MAE Seminar: Active and Passive Control - from Thought Experiment to Formula One Racing

McDonnell Douglas Engineering Auditorium (MDEA)
Malcolm C. Smith
Professor of Control Engineering
Head of the Control Group in the Department of Engineering
University of Cambridge

Abstract: The talk will explain the origins and applications of a new mechanical device, the inerter, which rapidly became a standard component in Formula One Racing and IndyCars and is now being considered for applications from railway suspensions to buildings. The origins of the idea in a seemingly innocent question in mathematical control theory in the author's research will be described. The broader context of the idea - namely the close link between control and network synthesis and the re-opening of research in classical circuits will be described in a tutorial manner. The talk will conclude with an account of the manner in which the inerter entered the popular press by reason of a Formula One spy scandal.

Bio: Malcolm C. Smith is a professor of control engineering and head of the control group in the Department of Engineering at the University of Cambridge. His research interests are in the areas of robust control, nonlinear systems, electrical and mechanical networks and automotive applications. He is well-known for his invention of the inerter mechanical device currently used in Formula One motor racing and elsewhere. He received degrees in mathematics and control engineering from Cambridge University, England.

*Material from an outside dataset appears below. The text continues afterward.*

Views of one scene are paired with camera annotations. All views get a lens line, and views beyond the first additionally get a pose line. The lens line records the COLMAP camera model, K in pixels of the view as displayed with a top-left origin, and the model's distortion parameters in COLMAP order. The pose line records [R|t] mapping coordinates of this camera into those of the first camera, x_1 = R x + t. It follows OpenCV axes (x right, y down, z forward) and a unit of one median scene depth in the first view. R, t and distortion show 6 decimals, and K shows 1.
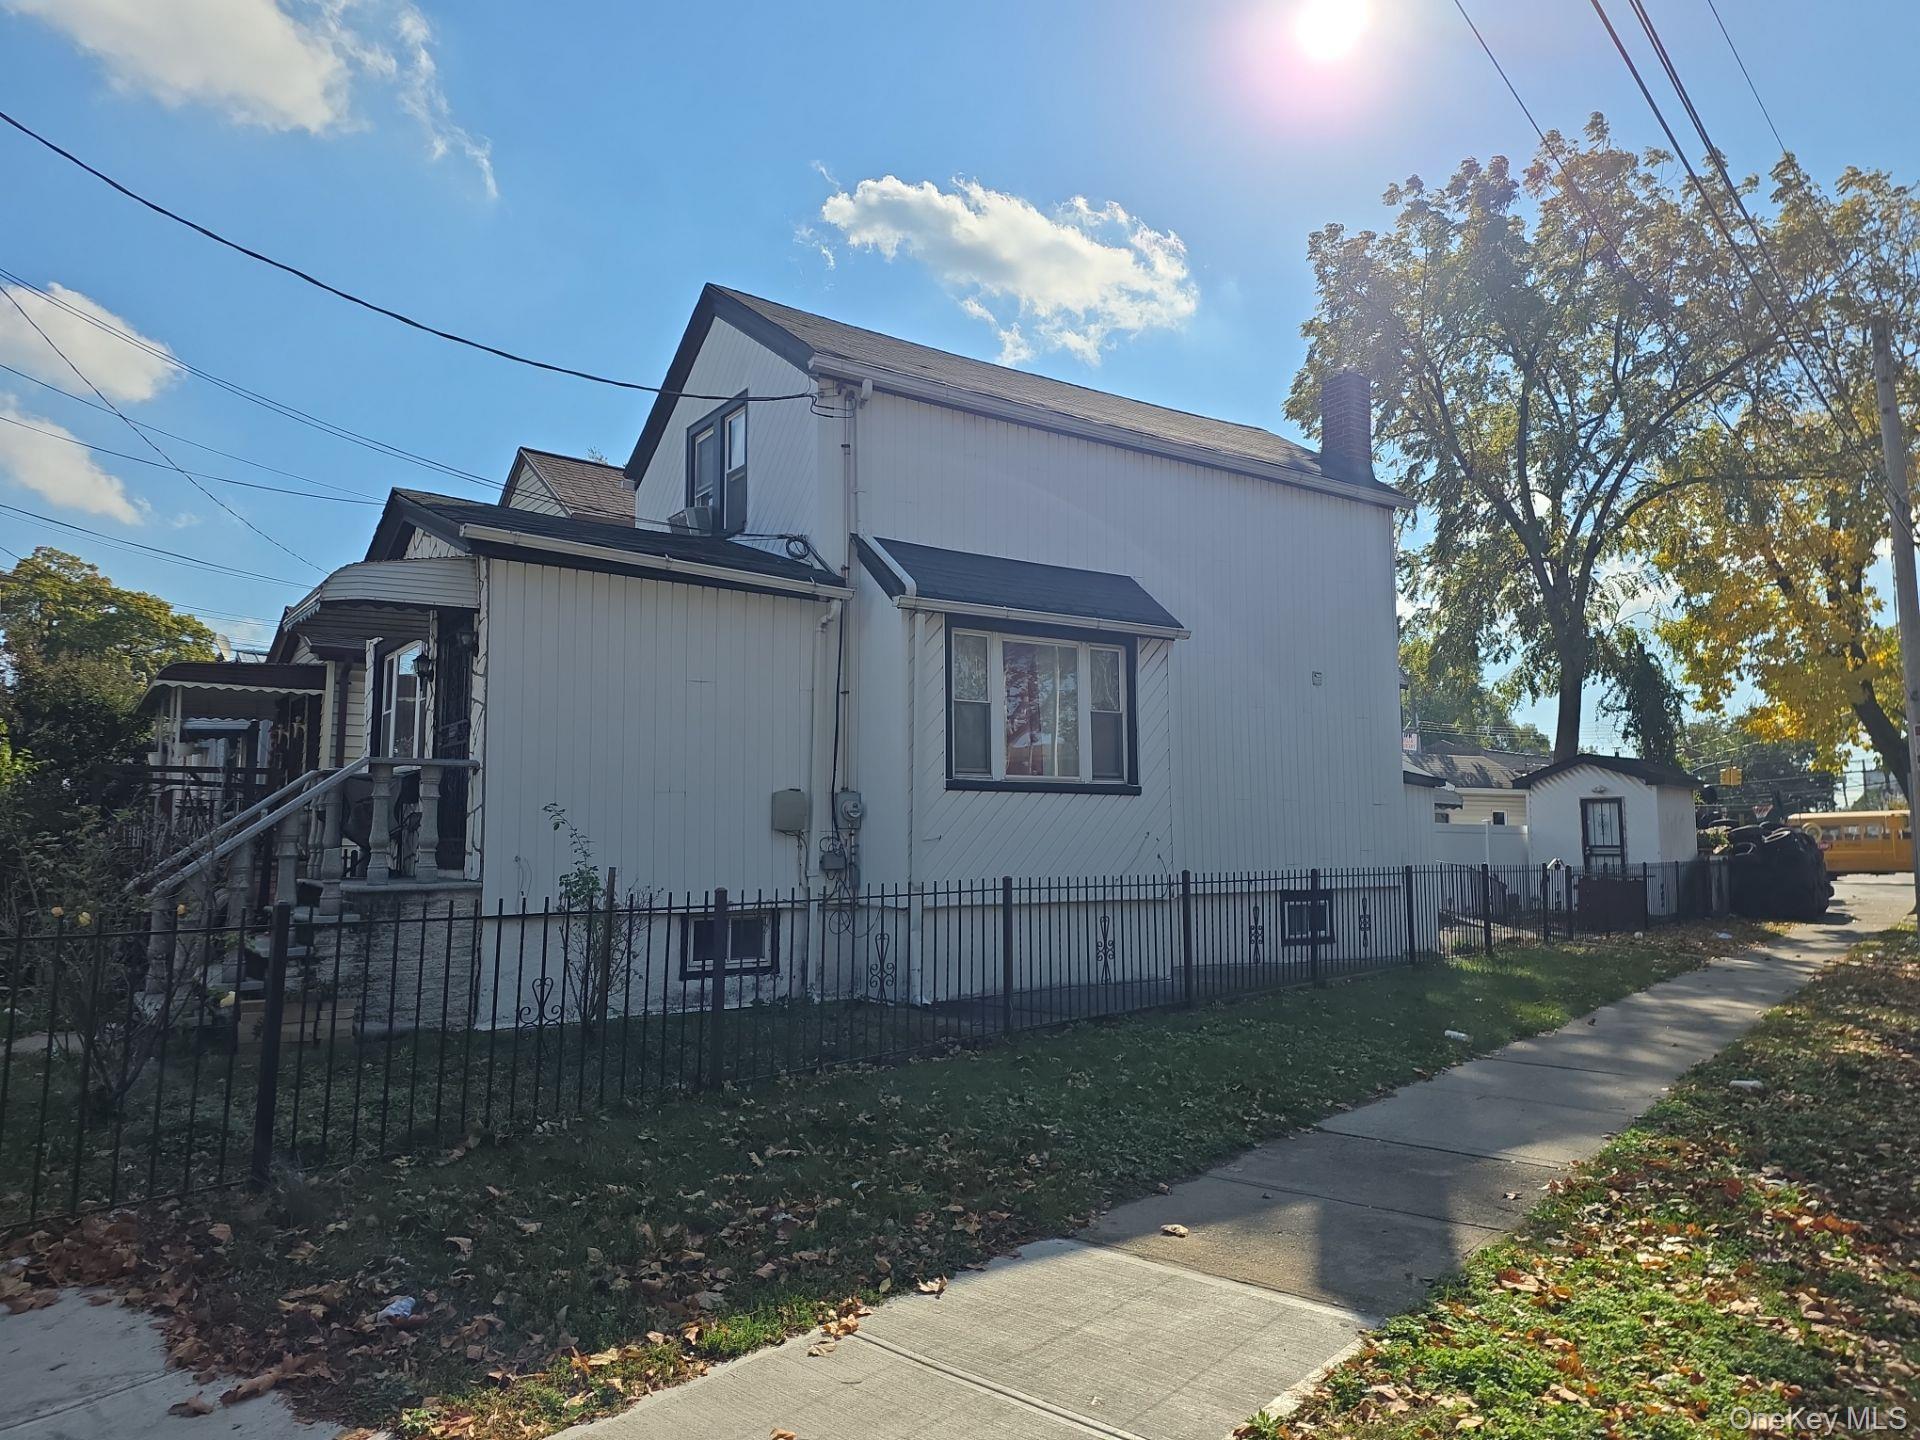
lens RADIAL K [[1367.8, 0, 956.0], [0, 1367.8, 719.2], [0, 0, 1]] dist [0.036551, -0.002084]
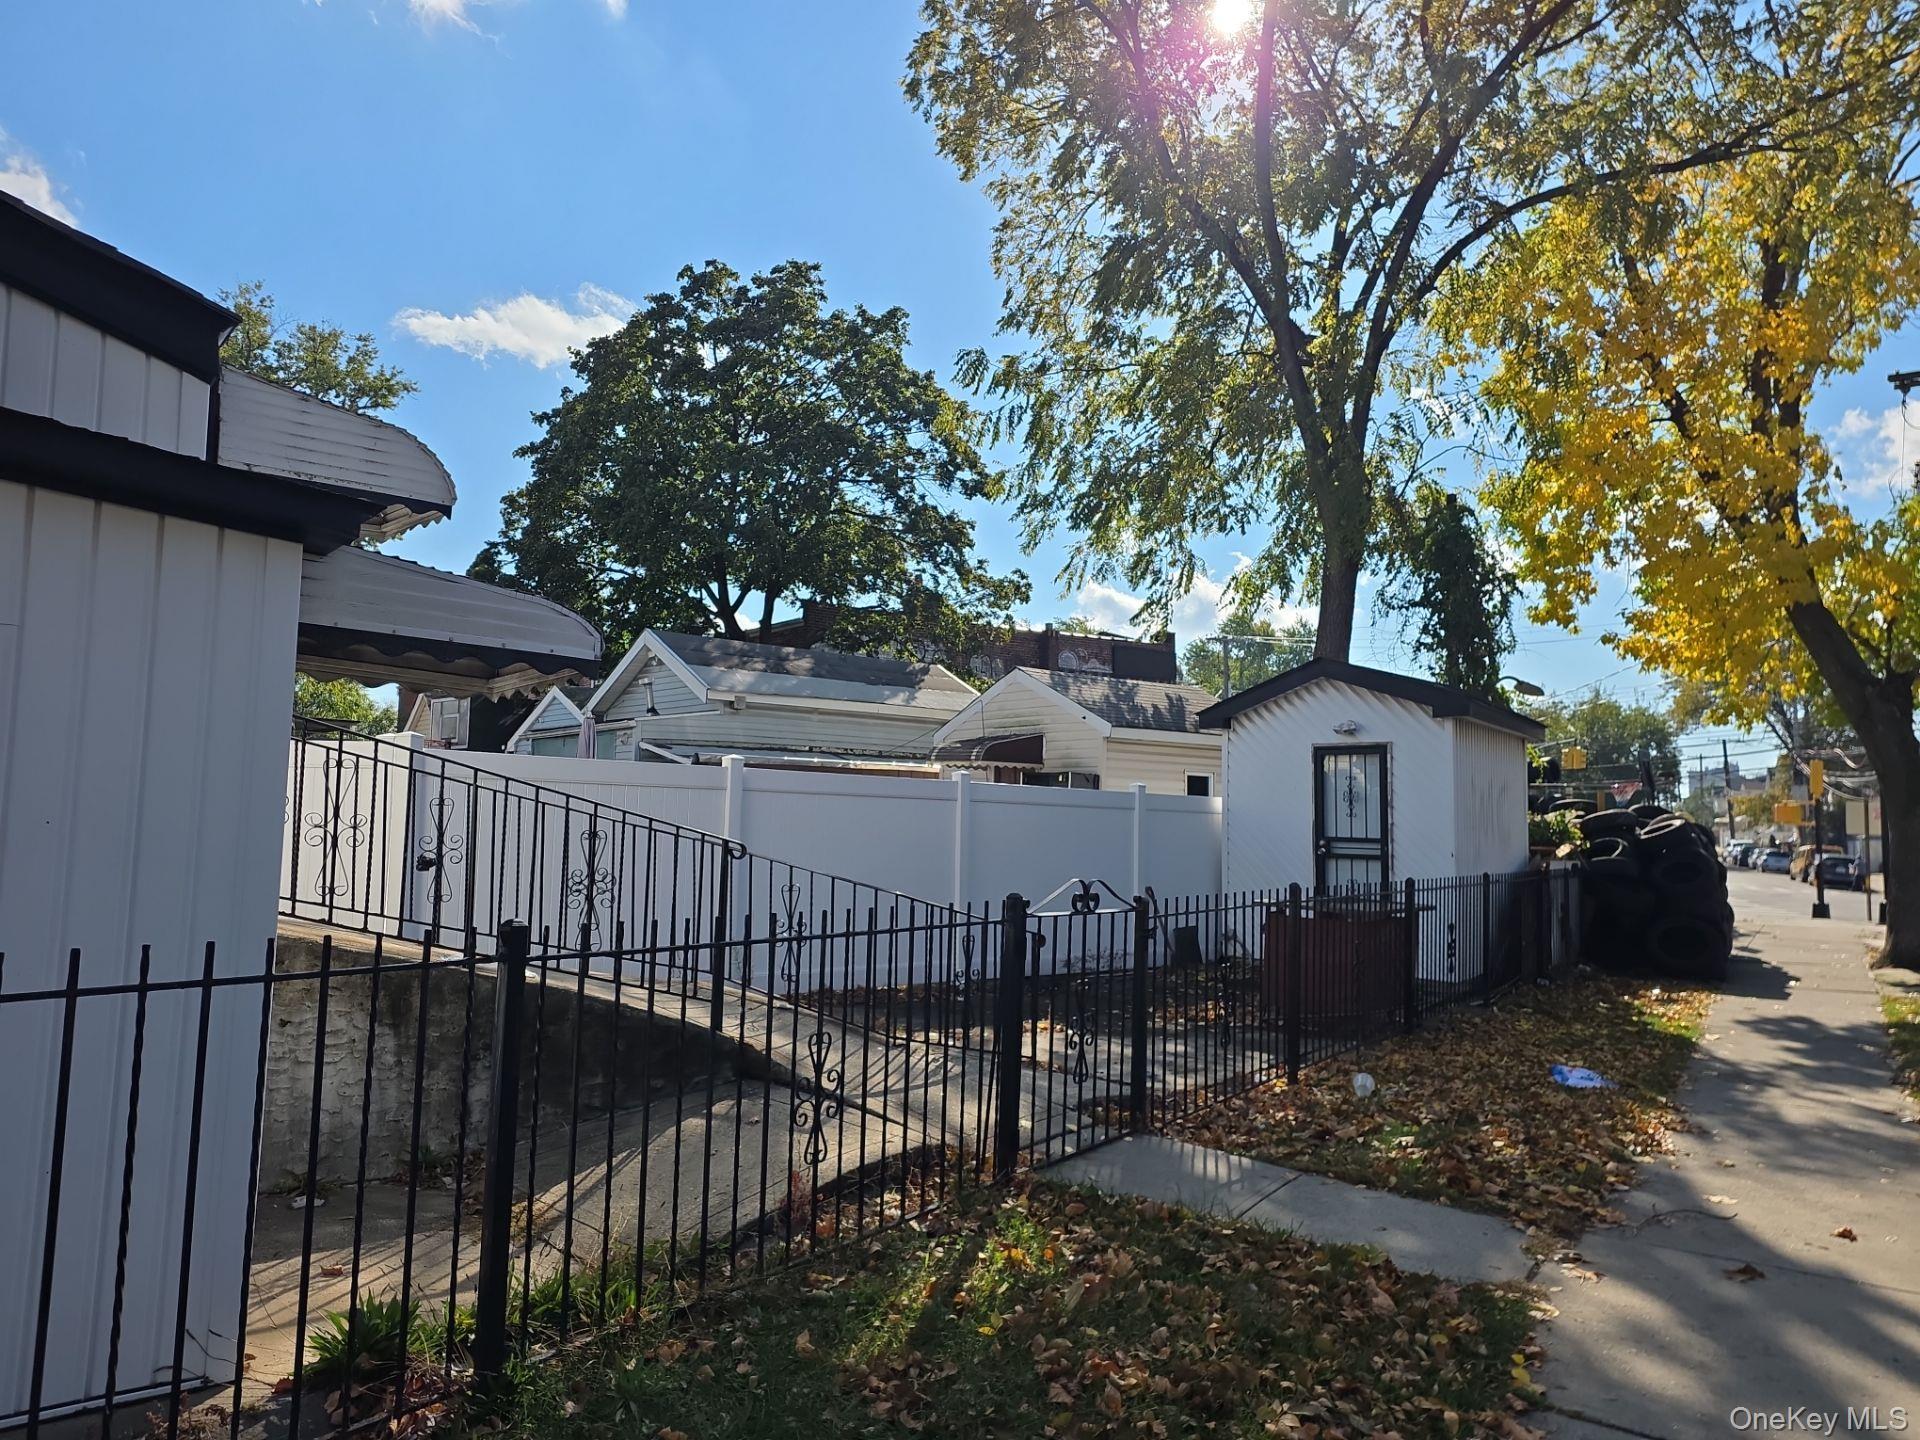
lens RADIAL K [[1367.8, 0, 956.0], [0, 1367.8, 719.2], [0, 0, 1]] dist [0.036551, -0.002084]
pose [[0.995254, 0.028166, 0.093143, 0.243110], [-0.029300, 0.999512, 0.010832, 0.041022], [-0.092792, -0.013510, 0.995594, 0.450566]]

He was subsequently a research fellow at the German Aerospace Centre, Oberpfaffenhofen, a visiting assistant professor and research fellow with the Department of Electrical Engineering at McGill University, Montreal, and an assistant professor with the Department of Electrical Engineering, Ohio State University, Columbus, before returning to Cambridge in 1990 as a lecturer in engineering. Smith is a fellow of the IEEE and the Royal Academy of Engineering. He received the 1992 and 1999 George Axelby Best Paper Awards, in the IEEE Transactions on Automatic Control, both times for joint work with T.T. Georgiou. He received the 2009 Sir Harold Hartley Medal of the Institute of Measurement and Control for outstanding contributions to the technology of measurement and control.